• **To do**
Please copy out, unchanged, the lines in the records below from the one containing "right elbow: (308, 272, 4)" through the one containing "right ankle: (315, 317, 14)", both included.

Per-instance keypoint data:

┄┄┄┄┄┄┄┄┄┄┄┄┄┄┄┄┄┄┄┄

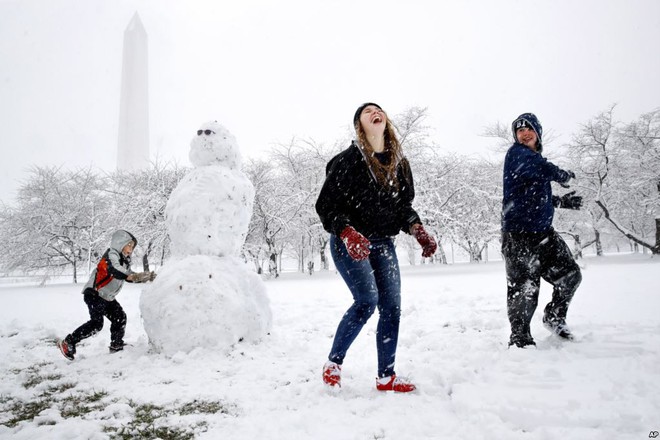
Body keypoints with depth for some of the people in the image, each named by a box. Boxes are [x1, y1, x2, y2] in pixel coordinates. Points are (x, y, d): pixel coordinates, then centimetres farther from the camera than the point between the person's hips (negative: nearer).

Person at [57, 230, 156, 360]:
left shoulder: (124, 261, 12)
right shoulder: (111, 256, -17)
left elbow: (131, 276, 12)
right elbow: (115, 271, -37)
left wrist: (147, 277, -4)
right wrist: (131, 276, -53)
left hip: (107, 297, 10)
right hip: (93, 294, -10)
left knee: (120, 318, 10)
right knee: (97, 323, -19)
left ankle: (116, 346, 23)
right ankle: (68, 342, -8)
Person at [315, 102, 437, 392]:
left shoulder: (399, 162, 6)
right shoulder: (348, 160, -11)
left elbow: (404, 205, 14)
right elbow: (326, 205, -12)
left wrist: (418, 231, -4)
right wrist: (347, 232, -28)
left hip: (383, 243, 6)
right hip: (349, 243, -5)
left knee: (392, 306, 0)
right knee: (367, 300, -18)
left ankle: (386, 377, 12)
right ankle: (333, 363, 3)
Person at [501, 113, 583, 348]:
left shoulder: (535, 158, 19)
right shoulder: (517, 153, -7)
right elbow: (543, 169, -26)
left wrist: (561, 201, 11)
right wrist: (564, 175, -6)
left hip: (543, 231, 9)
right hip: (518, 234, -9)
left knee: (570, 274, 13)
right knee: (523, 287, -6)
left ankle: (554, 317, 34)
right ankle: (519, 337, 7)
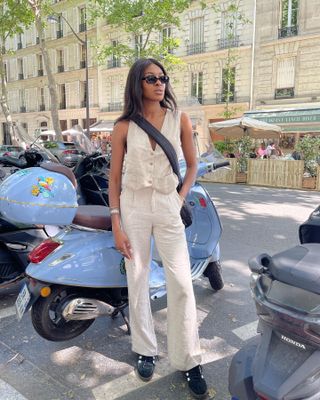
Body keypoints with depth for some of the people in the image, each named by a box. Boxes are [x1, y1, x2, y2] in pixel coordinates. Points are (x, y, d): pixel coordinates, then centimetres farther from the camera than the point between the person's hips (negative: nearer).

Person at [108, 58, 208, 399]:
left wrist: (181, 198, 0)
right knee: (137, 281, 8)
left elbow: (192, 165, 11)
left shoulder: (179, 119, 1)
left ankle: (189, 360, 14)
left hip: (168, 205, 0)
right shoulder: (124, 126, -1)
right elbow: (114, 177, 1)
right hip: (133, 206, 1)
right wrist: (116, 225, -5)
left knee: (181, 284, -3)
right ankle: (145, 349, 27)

┄┄┄┄┄┄┄┄┄┄┄┄┄┄┄┄┄┄┄┄

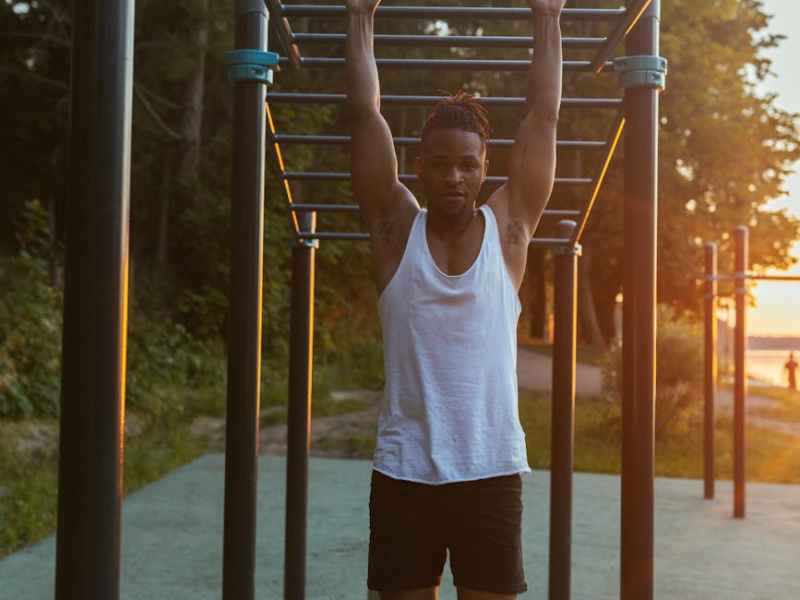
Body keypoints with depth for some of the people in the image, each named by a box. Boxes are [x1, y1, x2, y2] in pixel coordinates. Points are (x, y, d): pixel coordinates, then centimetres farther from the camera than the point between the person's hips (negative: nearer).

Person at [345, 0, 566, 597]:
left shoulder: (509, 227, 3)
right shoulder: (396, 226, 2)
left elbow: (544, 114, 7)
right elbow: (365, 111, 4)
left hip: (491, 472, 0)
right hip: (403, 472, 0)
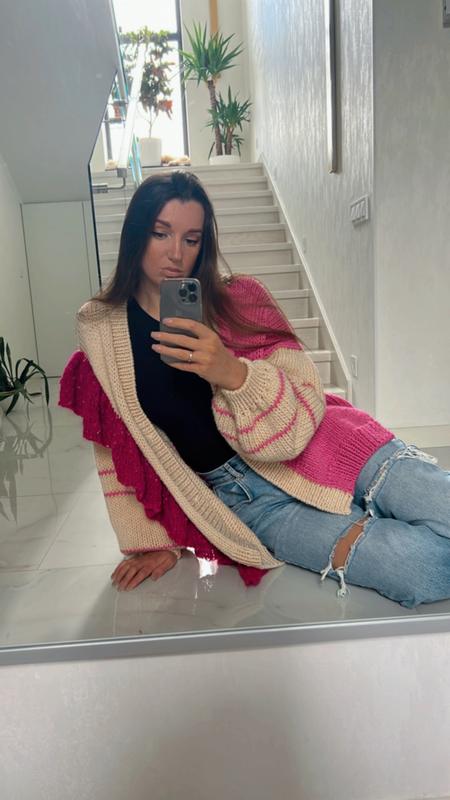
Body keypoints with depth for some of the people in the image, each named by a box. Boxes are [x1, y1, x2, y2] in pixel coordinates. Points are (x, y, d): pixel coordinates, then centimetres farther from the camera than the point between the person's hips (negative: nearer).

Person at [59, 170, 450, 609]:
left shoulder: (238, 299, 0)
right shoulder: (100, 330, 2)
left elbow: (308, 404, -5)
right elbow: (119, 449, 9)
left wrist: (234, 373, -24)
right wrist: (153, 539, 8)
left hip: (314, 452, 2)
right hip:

┄┄┄┄┄┄┄┄┄┄┄┄┄┄┄┄┄┄┄┄

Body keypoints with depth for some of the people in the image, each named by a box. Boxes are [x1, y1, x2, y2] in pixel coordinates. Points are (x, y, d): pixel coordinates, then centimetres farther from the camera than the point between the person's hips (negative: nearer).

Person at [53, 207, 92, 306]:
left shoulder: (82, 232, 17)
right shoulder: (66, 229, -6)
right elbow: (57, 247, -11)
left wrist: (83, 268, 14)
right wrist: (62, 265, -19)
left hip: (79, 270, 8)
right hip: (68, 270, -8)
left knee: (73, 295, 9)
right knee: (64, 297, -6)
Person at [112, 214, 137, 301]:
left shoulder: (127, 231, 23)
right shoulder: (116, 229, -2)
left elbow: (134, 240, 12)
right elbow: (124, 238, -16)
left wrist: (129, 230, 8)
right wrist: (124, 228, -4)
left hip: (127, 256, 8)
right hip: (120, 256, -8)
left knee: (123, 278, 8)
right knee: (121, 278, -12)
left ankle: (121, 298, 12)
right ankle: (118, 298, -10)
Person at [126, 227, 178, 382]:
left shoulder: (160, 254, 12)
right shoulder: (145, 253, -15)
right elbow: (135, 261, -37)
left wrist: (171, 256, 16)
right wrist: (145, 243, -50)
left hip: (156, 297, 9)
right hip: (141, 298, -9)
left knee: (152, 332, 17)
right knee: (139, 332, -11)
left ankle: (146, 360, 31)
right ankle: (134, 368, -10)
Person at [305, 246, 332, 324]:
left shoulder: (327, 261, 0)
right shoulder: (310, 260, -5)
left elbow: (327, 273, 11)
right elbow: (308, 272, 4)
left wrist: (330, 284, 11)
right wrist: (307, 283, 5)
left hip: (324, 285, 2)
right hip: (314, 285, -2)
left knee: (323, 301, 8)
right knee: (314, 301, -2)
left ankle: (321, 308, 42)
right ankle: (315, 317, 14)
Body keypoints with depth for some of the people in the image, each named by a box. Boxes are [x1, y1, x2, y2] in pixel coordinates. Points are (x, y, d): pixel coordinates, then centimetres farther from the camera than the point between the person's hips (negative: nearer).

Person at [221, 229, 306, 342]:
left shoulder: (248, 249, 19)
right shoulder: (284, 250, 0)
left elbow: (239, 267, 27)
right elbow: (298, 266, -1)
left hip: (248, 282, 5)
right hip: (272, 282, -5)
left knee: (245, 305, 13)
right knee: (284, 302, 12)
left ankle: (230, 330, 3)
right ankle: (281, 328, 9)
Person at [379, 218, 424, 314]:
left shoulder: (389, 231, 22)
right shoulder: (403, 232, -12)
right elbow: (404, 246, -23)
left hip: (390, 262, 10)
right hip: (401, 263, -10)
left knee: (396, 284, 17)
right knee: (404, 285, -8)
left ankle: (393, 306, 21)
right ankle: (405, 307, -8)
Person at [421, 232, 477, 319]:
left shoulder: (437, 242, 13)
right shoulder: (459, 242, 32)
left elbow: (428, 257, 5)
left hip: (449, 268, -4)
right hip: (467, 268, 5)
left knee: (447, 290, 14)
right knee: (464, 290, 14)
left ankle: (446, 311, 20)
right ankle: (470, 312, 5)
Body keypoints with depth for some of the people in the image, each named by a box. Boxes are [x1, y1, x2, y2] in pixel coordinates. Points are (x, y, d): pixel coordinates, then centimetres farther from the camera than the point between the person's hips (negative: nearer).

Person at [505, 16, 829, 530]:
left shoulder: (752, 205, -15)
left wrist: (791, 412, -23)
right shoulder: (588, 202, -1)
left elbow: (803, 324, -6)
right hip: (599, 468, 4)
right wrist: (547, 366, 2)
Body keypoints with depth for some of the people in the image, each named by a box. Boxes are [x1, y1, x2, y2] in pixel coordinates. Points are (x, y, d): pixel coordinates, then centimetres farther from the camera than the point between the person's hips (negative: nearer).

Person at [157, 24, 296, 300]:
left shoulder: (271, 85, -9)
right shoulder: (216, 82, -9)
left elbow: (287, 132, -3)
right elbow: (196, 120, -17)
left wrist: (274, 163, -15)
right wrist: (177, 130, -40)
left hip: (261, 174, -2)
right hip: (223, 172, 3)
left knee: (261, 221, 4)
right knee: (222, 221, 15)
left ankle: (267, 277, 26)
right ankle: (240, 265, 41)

┄┄┄┄┄┄┄┄┄┄┄┄┄┄┄┄┄┄┄┄

• **Answer below**
right elbow: (308, 272, 4)
left wrist: (330, 284, 11)
right wrist: (307, 283, 5)
left hip: (324, 285, 2)
right hip: (314, 285, -2)
left knee: (323, 301, 8)
right knee: (314, 301, -2)
left ankle: (321, 308, 42)
right ankle: (315, 317, 14)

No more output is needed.